• [SHORT PROBLEM]:
Can you copy the material below word for word, starting at the line that contains "Sample layout: 9h53" and ending at the line that contains "It shows 4h58", with the pictures left out?

• [EXTRACTED ENTRIES]:
________________

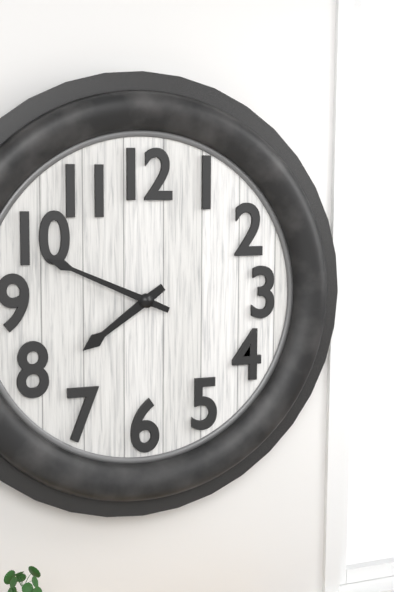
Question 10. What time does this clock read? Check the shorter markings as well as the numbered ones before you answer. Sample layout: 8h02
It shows 7h49
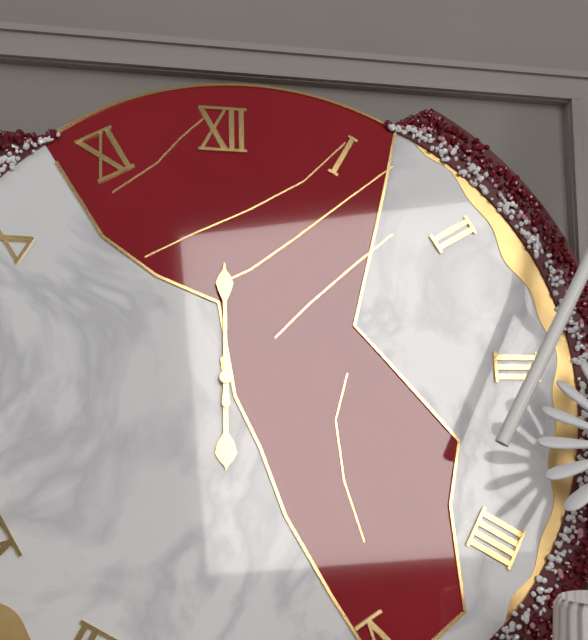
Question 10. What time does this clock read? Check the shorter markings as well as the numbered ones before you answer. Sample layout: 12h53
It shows 6h00
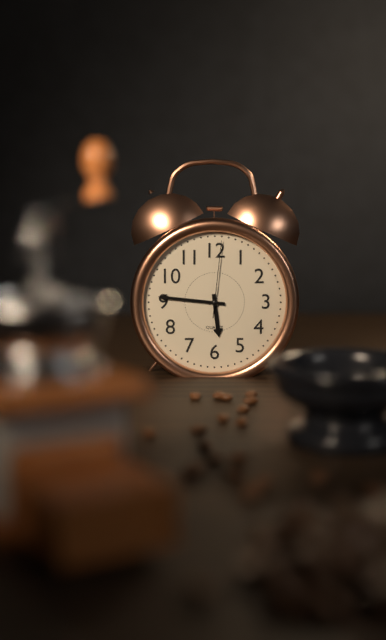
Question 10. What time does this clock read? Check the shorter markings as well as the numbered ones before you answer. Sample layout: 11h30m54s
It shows 5h46m01s
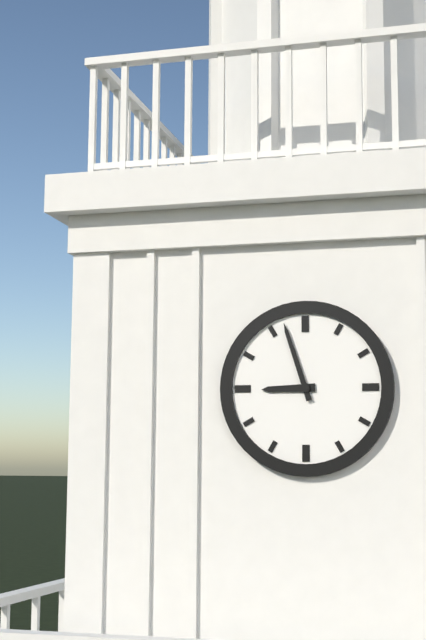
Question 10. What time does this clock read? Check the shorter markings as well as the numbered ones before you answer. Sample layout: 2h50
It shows 8h57
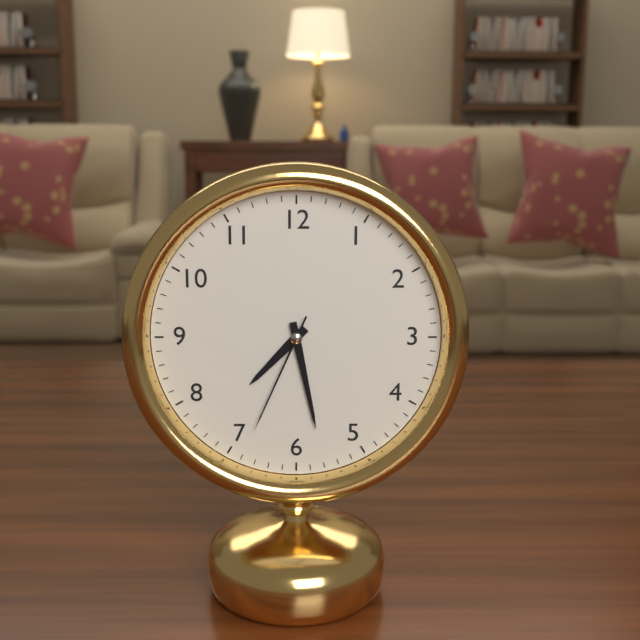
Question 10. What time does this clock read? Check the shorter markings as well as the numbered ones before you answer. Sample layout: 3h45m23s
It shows 7h28m34s
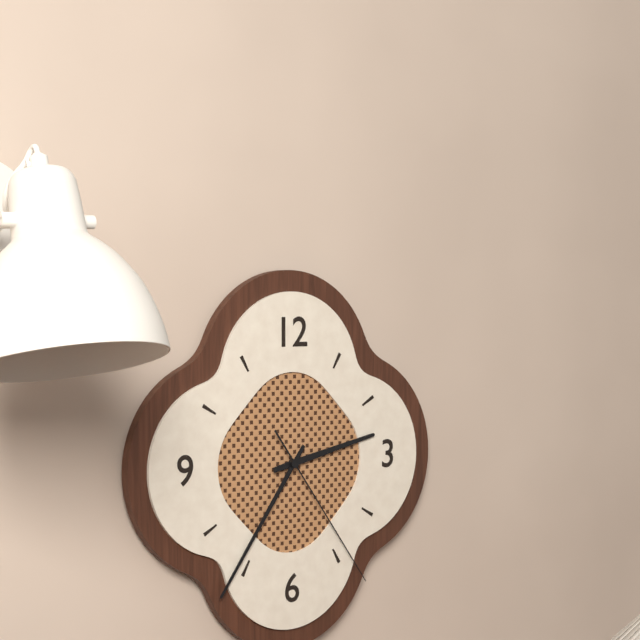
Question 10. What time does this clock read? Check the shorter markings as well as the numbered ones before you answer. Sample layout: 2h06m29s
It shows 2h36m24s
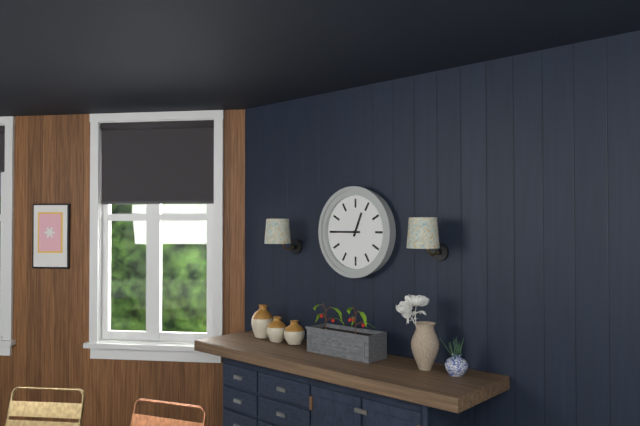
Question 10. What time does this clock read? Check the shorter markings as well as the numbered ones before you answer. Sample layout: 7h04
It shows 12h45
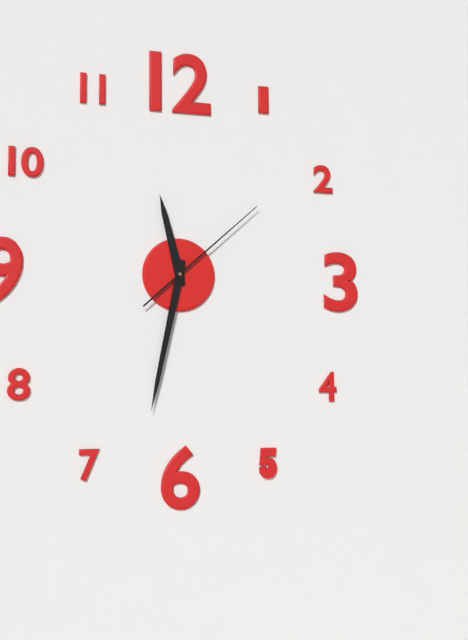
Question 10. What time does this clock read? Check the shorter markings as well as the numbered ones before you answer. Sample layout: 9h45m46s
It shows 11h32m08s
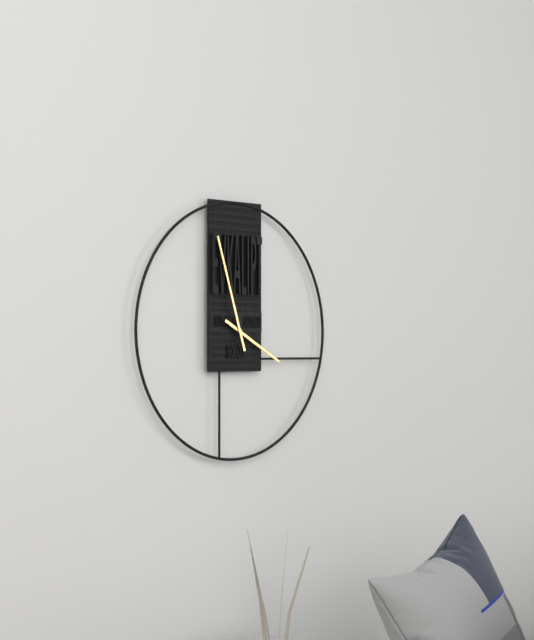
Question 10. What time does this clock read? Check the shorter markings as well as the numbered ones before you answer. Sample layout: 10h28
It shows 3h57
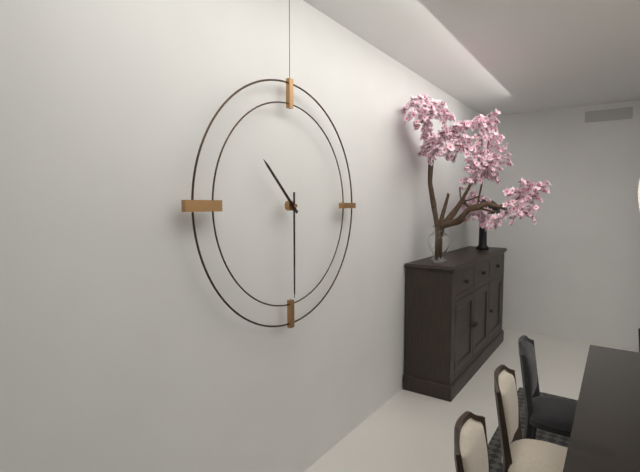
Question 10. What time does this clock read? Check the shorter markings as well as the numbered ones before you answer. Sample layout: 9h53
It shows 10h30
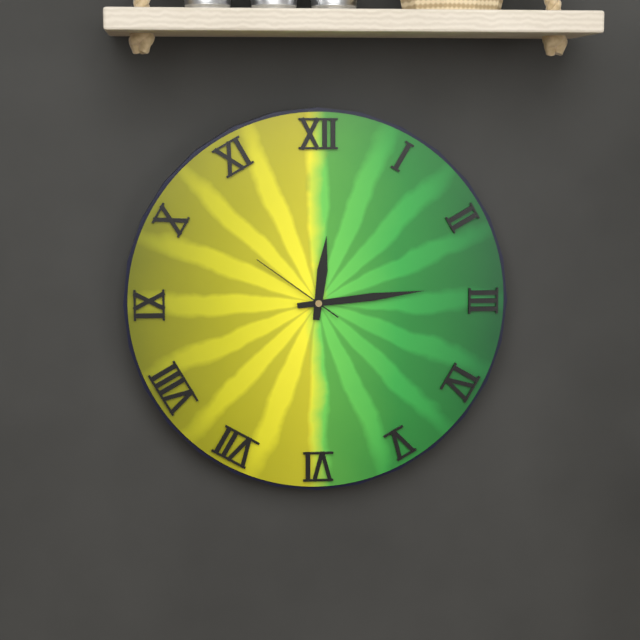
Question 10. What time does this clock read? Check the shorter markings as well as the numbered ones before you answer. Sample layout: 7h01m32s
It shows 12h14m51s
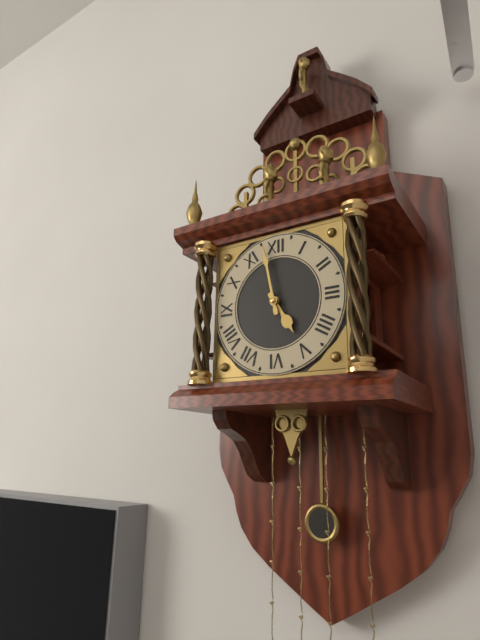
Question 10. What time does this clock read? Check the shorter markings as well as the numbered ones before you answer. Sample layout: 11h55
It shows 4h58
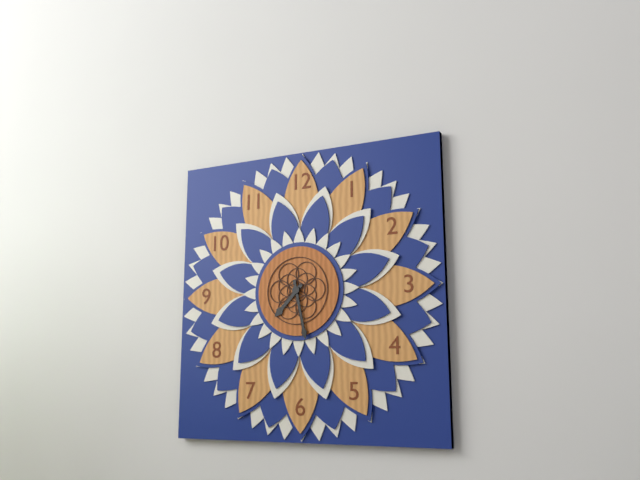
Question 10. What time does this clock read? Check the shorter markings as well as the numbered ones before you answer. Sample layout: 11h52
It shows 7h28
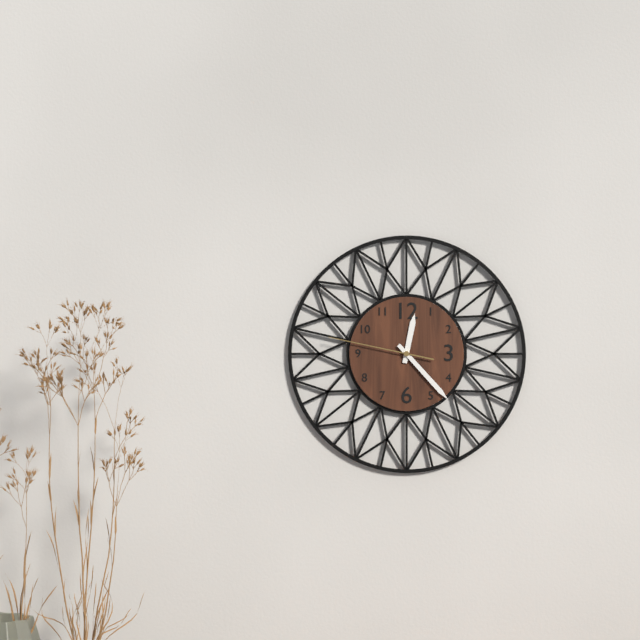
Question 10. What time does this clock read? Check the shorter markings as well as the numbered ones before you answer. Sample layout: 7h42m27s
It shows 12h23m47s
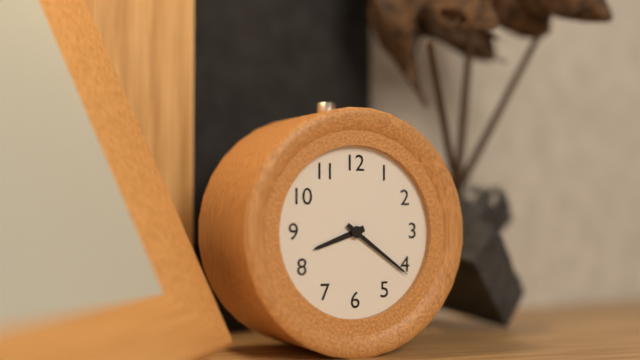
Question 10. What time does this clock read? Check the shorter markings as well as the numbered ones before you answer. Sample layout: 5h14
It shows 8h21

________________

• [REPLY]:
Question 10. What time does this clock read? Check the shorter markings as well as the numbered ones before you answer. Sample layout: 9h53
It shows 10h30
Question 10. What time does this clock read? Check the shorter markings as well as the numbered ones before you answer. Sample layout: 7h01m32s
It shows 12h14m51s
Question 10. What time does this clock read? Check the shorter markings as well as the numbered ones before you answer. Sample layout: 11h55
It shows 4h58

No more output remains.